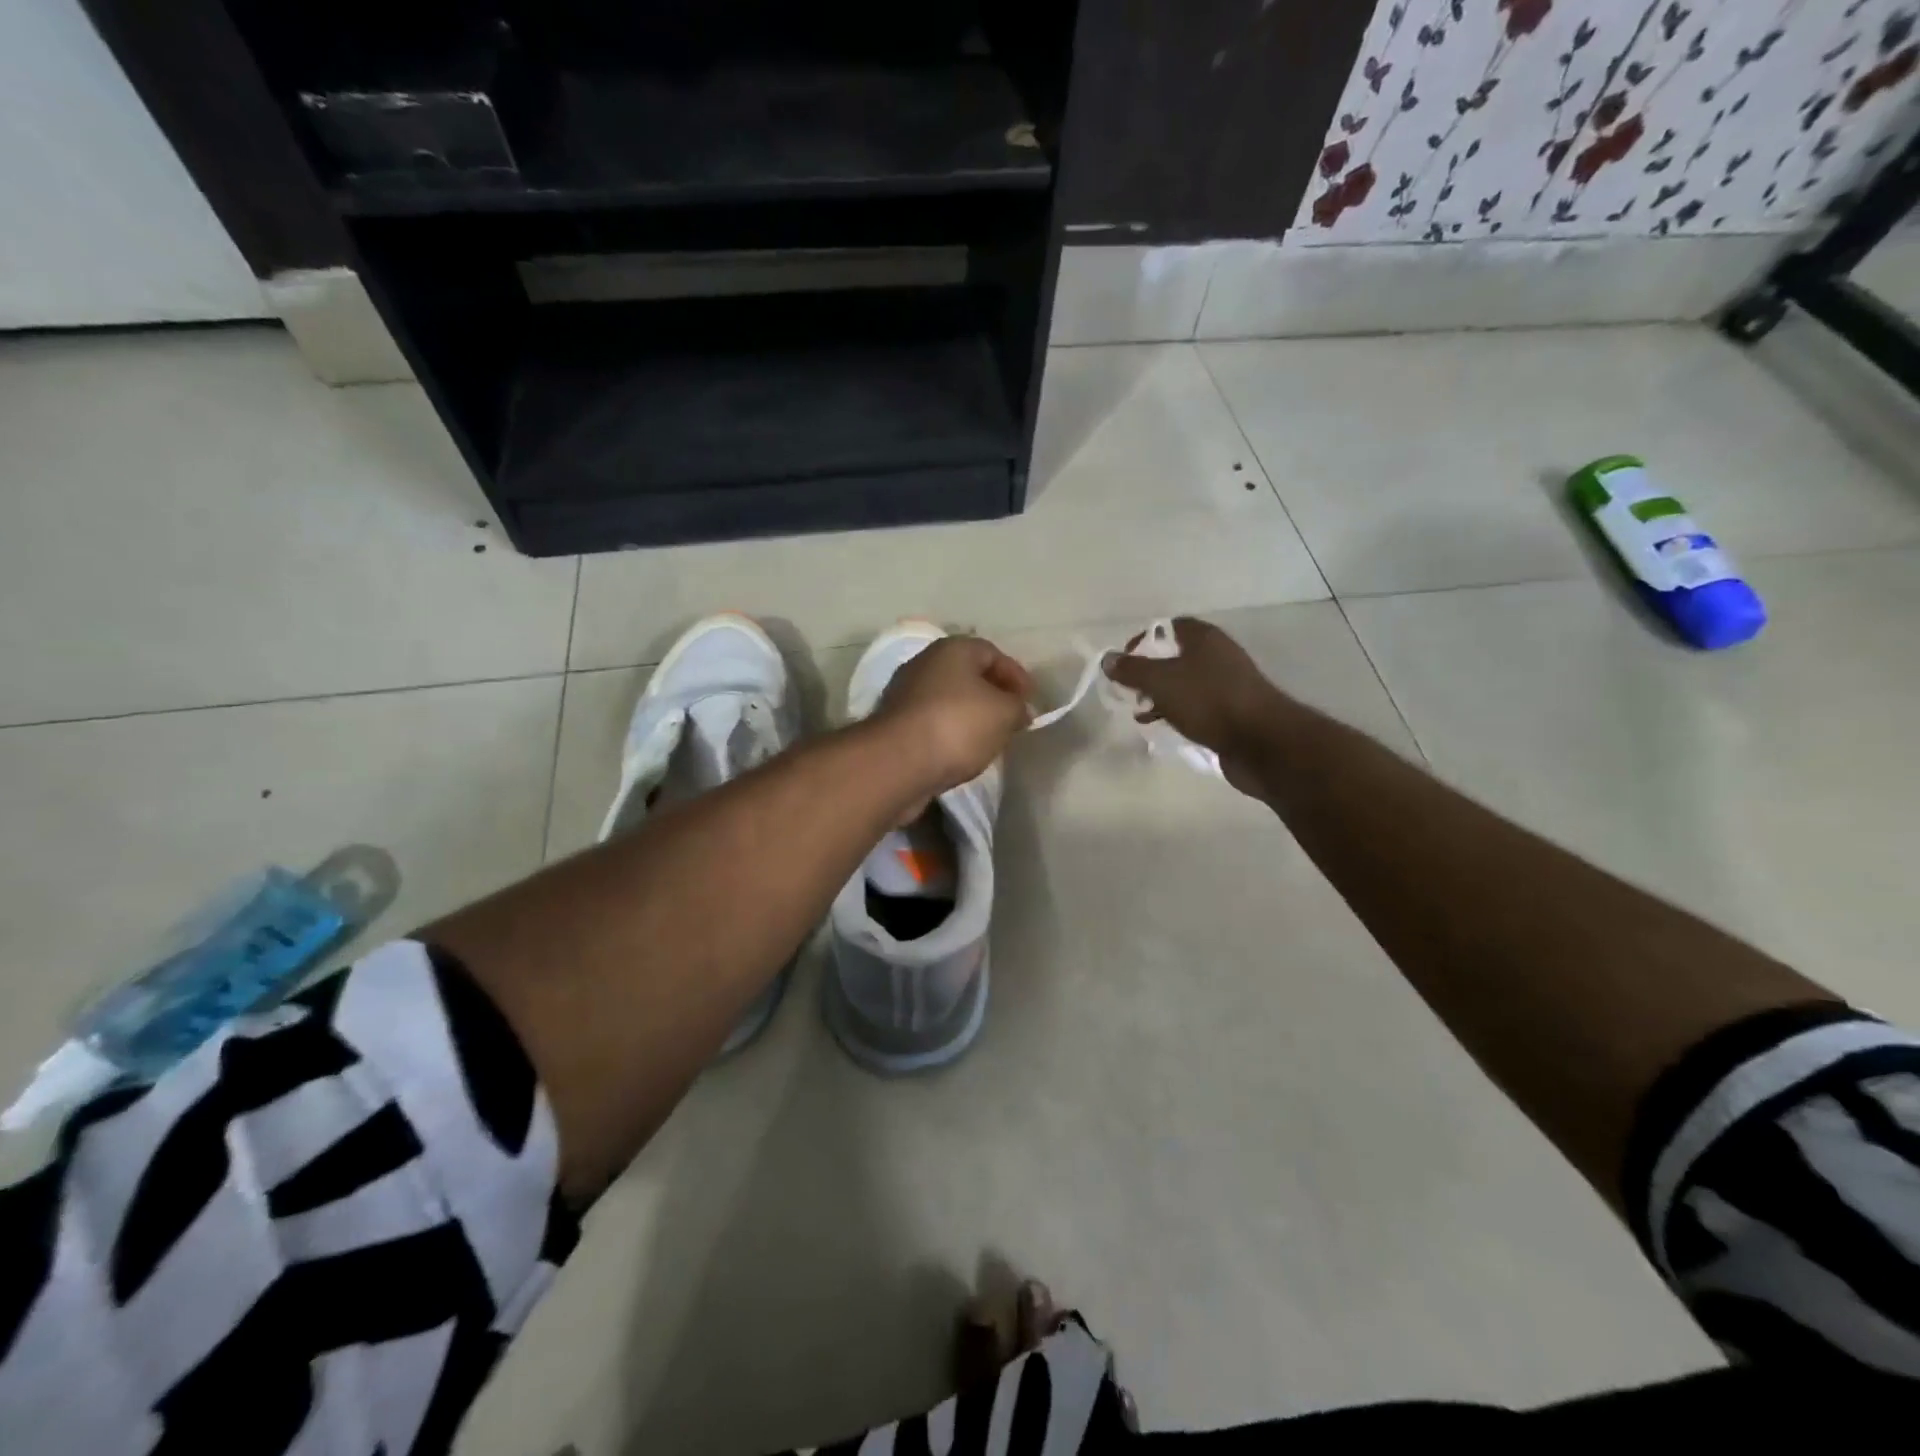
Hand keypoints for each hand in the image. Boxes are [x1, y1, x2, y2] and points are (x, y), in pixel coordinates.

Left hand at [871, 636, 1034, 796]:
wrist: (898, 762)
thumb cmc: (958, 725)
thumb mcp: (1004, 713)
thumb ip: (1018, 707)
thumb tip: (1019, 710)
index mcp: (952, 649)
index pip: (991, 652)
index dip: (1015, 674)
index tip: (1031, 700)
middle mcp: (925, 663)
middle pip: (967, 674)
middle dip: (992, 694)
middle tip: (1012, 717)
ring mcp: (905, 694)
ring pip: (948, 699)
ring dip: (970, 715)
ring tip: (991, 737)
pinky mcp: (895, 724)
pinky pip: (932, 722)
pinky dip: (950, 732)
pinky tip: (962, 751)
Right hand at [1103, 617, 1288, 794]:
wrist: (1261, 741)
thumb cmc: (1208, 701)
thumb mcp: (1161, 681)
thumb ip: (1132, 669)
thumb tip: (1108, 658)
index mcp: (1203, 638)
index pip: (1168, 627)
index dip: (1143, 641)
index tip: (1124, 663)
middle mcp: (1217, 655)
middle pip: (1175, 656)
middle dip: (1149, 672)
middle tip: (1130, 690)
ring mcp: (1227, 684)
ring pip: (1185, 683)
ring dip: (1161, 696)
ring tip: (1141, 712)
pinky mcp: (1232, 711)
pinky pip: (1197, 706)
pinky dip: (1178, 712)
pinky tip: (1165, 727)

━━━━━━━━

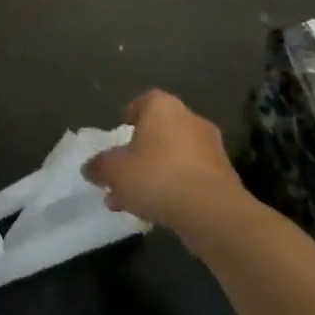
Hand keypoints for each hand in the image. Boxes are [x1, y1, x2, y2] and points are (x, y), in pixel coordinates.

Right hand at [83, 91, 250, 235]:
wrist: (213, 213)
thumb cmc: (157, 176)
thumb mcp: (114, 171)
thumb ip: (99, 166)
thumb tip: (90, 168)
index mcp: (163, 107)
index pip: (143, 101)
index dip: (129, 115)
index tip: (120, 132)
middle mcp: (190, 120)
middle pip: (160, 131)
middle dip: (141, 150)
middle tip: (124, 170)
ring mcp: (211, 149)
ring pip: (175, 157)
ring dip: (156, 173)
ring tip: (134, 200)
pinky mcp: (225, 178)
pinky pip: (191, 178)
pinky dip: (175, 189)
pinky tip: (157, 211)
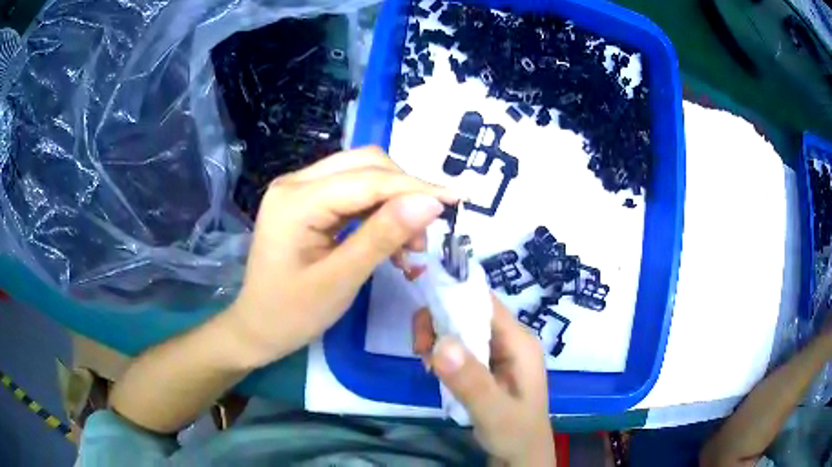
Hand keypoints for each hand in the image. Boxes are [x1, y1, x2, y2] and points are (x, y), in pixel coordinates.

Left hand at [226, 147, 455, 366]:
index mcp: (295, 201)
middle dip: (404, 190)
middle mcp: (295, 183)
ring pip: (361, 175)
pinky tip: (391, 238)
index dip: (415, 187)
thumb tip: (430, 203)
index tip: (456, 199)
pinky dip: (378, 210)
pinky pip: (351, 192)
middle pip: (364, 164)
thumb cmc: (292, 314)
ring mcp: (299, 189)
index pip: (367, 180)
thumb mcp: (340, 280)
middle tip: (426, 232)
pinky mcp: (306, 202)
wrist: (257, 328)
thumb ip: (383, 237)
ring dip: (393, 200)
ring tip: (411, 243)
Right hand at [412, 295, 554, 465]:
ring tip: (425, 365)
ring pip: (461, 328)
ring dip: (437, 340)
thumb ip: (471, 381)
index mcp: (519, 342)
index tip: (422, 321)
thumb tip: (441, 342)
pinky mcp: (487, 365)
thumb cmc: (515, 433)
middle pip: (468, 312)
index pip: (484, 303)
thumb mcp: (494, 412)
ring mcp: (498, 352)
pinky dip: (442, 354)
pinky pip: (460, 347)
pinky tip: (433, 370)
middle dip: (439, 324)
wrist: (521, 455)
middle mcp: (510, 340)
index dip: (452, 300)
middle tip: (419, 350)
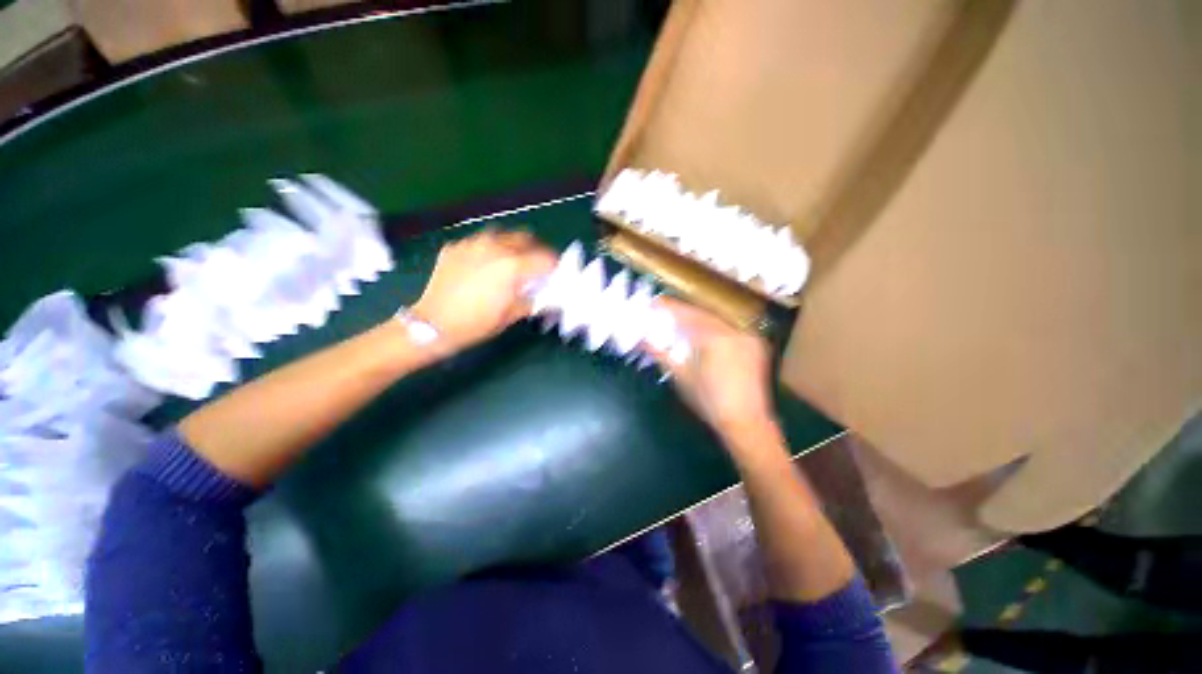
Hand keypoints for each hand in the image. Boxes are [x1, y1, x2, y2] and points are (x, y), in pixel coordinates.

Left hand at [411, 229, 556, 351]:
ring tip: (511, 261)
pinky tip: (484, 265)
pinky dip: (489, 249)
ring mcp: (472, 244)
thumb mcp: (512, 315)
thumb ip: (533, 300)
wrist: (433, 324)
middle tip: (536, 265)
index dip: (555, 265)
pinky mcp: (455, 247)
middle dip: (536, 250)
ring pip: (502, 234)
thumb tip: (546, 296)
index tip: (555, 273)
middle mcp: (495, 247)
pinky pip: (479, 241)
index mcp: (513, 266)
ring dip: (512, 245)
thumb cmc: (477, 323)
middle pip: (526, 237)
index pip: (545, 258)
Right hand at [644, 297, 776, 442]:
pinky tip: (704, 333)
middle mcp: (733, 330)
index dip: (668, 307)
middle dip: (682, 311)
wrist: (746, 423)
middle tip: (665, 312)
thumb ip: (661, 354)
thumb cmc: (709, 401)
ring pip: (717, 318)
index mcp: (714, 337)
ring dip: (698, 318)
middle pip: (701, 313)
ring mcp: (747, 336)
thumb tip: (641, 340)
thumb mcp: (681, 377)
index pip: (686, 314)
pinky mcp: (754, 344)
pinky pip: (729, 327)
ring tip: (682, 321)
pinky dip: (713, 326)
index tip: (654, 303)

━━━━━━━━

How to complete this task -
Above this task is a listing. Restate, word for word and with nothing added, the lines from the one with "pinky tip: (484, 265)" through the one with "middle mcp: (495, 247)".

Answer to this problem -
pinky tip: (484, 265)
pinky dip: (489, 249)
ring mcp: (472, 244)
thumb mcp: (512, 315)
thumb ip: (533, 300)
wrist: (433, 324)
middle tip: (536, 265)
index dip: (555, 265)
pinky mcp: (455, 247)
middle dip: (536, 250)
ring pip: (502, 234)
thumb tip: (546, 296)
index tip: (555, 273)
middle mcp: (495, 247)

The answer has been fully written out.